На все для него готова, лишь бы сбросил он с себя печаль. А уж петь-то ей – что дышать. Да если ритм движения! Да если для него, того, к кому уже привыкла, с кем связана привычным волнением!
Отъехали далеко от Кускова. На широких, открытых солнцу полях уже начиналась жатва. Мужик, прикрывая глаза от солнца, смотрел на пролетающую мимо карету. Взмокла от пота посконная рубаха, на которой даже издалека выделялись огромные заплаты. Молодуха чуть поодаль закрывала от взглядов грудь и кормила ребенка, прячась за копной. Все это схватывал Парашин взгляд, а мысль отмечала: там, там ее место, а не в роскошном барском экипаже.
Впереди огромный пустырь, посреди дороги лужа, в ней развалилась свинья с поросятами. И вполне натуральные гуси вторят песенному «га, га, га». Параша смеется, и смеется граф, глядя на нее.
– Пой, Пашенька, ну пой же... Где ты услышала такую смешную песенку?
– Подружки научили. Дальше еще смешнее.
– Утешаешь меня?
– Мне не хочется, чтобы вам было грустно.
Приблизила свое лицо к лицу графа, озорно блестят глаза в полутьме кареты. Все мрачное забыто, все трудное отодвинуто. Друг с другом играют ребенок и взрослый. Она поет, он подпевает, повторяя смешную припевку.
А они уже едут по ямской слободе. Улыбаются из окон толстые трактирщицы и миловидные заезжие провинциальные барышни, сидящие на балконах с французскими романами, пытаются показать прохожим повыгоднее и ножку и вздернутый носик.

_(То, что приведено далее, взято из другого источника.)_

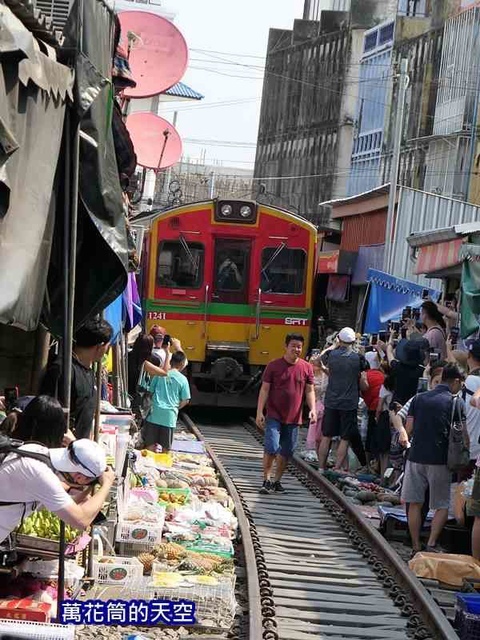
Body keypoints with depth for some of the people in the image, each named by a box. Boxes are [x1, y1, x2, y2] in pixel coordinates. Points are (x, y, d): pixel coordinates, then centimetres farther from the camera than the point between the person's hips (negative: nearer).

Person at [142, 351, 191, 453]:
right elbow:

Как бы из благодарности за удовольствие Николай Петрович берет ее руку и целует. Рука совсем детская; маленькая и шершавая, совсем не похожа на «бархатные» руки записных красавиц, рука, не привыкшая к французским притиркам и не пахнущая духами. Здесь опять он ощутил запах нагретой солнцем лесной малины.

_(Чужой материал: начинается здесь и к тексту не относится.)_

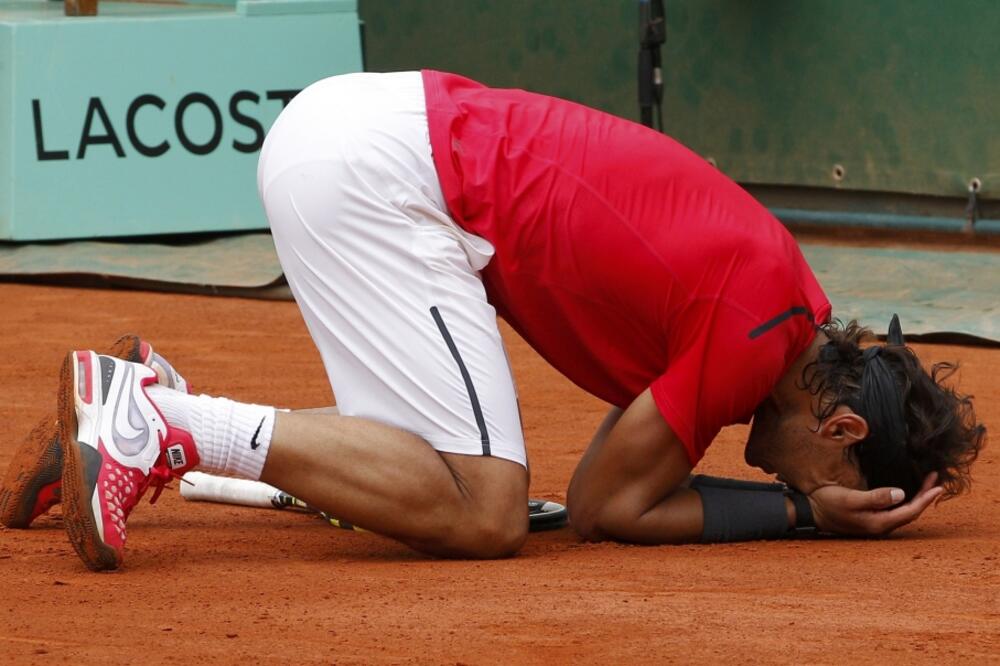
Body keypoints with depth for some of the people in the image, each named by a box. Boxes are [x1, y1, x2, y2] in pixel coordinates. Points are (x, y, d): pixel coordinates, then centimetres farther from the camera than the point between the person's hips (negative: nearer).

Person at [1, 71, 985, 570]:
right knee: (484, 515, -13)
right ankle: (162, 424, -16)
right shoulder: (763, 325, -12)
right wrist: (802, 511, -1)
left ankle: (144, 402, 10)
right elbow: (604, 506, -5)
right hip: (377, 170, -9)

– Смешная песенка, – улыбнулся граф. – Озорная.
Музыка... Не скрипки, конечно, а трубы и барабаны. Карета проезжала через военную слободу. На берегу Яузы идет гулянье, танцы, променад. Бравый юнкер послал Параше воздушный поцелуй, и граф, нарочито сердясь, опустил шторку.
И сразу исчезла непринужденность. Таинствен блеск глаз. Параша осторожно отодвинула уголок занавески, чтобы впустить в карету солнечный луч.

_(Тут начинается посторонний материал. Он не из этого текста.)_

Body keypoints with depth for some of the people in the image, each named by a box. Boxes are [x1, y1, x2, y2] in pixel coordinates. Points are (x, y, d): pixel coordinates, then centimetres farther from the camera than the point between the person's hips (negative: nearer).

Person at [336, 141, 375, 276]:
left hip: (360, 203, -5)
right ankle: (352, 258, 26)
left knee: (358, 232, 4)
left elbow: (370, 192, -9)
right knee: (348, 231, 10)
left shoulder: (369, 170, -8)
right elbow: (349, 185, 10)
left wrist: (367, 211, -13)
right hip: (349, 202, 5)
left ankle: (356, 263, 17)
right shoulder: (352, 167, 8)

...Все вдруг стало в молчании так просто, так ясно, как в том ее сне в библиотеке, который был равен яви. Вот и явь теперь равна сну. Она смотрит на него, потому что смотреть – радость и удовольствие. Полная открытость, доверие, нескрываемое любование дорогим человеком и детский почти восторг от того, что свершается вымечтанное, потаенное, невозможное. А он снова, словно прося защитить от бед, положил голову ей на колени. Параша гладит и гладит светлые кудри, а после, благоговейно приподняв его лицо, целует лоб, глаза, ресницы. Сколько прошло времени? Мгновению следовало остановиться и лошадям замереть, но они уже въехали в первопрестольную. Виден Кремль, звонят колокола, рыночные торговцы предлагают разную снедь, нагло заглядывая в оконце, пристают бараночники.
Проехали театр Медокса.
– Вот и Грузины, – сказал Николай Петрович. – Приехали.
В окраинном ресторане графа провели в самый дальний, затененный угол. Здесь на большом диване так естественно было сесть близко, плечо к плечу, нога к ноге. Вот рука его ласково обвила ее шею. От этого и от шампанского пошла голова кругом, а уж от хора... Что-то внутри сдвинулось, и стало Паше так хорошо, как и не может быть на земле человеку.
Граф оказался в ресторане самым почетным гостем. И Парашу не обошли вниманием красивые парни с гитарами: ей, только ей дарили они надрывные свои напевы. По малейшим ее движениям угадав редкую музыкальность, они вдохновлялись все больше. А она разгоралась в ответ.
– Не цыганка ли, не наша ли барышня? – спросил молодой певец в красной атласной рубахе.
– Ваша, сердцем ваша, – неожиданно бойко, раскованно ответила Паша.